I asked a group of parents recently: when would you discuss your teenager’s school performance after a parents’ evening where teachers had made complaints? They said they would not even wait to get home! Guess what they said when I asked them how they thought the conversation would go…?!

As Chandler from the popular Friends TV series said in an episode – “All right, look if you absolutely have to tell her the truth, at least wait until the timing’s right. That’s what deathbeds are for.”

Chandler had the idea. Timing is crucial to managing conflict, enhancing relationships and achieving worthwhile results. Unfortunately as with the parents I talked with, we often tend to address conflict when our emotions are running high. The emotional blowout can feel great, really getting matters off our chest, but it guarantees that we are in reactive mode and that others will react to us.

Why is timing essential to resolving conflict? The more emotional we feel about the topic the greater the potential to be reactive. When our emotions run high we experience physiological changes including increases in adrenaline, heart rate, blood pressure, sweat, muscle tension, and breathing (that’s the least of it!). This is useful when we are preparing to physically defend ourselves but rather counter-productive when talking to a teenager about their school report. Remember, there is a double whammy; very quickly the teenager will experience exactly the same physiological changes – what a pantomime!

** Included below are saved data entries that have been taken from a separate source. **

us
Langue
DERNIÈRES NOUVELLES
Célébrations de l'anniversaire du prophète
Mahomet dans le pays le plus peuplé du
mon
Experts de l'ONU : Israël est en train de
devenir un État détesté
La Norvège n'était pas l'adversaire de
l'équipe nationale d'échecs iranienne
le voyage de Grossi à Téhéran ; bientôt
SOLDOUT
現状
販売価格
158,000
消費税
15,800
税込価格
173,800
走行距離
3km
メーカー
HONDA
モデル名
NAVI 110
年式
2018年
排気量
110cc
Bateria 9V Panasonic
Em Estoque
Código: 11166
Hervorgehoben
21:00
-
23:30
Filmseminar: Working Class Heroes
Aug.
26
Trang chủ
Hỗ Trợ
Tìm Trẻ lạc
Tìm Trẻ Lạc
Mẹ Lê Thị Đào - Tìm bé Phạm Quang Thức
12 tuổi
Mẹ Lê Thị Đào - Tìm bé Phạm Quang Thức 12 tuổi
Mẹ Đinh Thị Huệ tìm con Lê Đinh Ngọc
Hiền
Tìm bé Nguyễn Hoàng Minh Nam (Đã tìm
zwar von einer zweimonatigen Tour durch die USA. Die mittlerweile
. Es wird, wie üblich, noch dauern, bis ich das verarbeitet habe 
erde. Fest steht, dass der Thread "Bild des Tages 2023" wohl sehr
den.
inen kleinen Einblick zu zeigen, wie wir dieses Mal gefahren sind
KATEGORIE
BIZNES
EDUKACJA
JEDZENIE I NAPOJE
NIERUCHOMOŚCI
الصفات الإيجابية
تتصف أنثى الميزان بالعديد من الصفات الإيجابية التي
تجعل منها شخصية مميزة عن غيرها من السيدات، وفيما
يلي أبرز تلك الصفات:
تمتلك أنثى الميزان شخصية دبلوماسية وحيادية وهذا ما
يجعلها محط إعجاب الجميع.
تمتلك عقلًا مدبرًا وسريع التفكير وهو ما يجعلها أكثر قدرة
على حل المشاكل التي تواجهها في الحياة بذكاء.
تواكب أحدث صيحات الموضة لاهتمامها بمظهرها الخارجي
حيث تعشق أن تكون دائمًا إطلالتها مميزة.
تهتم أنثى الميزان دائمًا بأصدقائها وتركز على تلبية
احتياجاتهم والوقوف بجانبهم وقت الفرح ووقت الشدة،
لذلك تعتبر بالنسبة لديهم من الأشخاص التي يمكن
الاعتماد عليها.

What would happen if we delayed the interaction between parent and teenager? If the parent waited until the following morning they would find the world is still spinning on its axis, essential services are still being supplied, yet they would feel less emotional about the previous nights’ parent events – almost guaranteed. When we feel less emotional we have a greater chance to think and have a rational conversation. Most conflict situations benefit from a cooling off period. Don’t confuse the habitual nature of getting it off our chest with the actual need to do so. Apart from extreme emergencies there is little need or benefit to approaching a conflict situation when in an emotional state.

In work situations there are fewer opportunities to take time out because the customer may be demanding an instant result, but they do exist. If emotions are rising between you and the customer it is very professional to gather the facts, agree to check things out and to get back to them later (at an agreed time!). This provides both parties with the opportunity to ‘cool off’ and approach a possible remedy at a slightly later time. It also provides the time for greater creativity in finding a solution. We found an insurance company whose staff discuss insurance policies with experienced Financial Advisers in one conversation even though they have over 500 different policies. No wonder they get into difficulty trying to struggle their way through.

In more instant customer interactions the same principles apply. Be aware of when your adrenaline is rising (otherwise it is in control of you rather than the other way round!). Slow down your responses a little as we tend to speed up when we are in a conflict situation. Keep doing this, keep in control and experience an improvement in the quality of your interactions – (almost) guaranteed.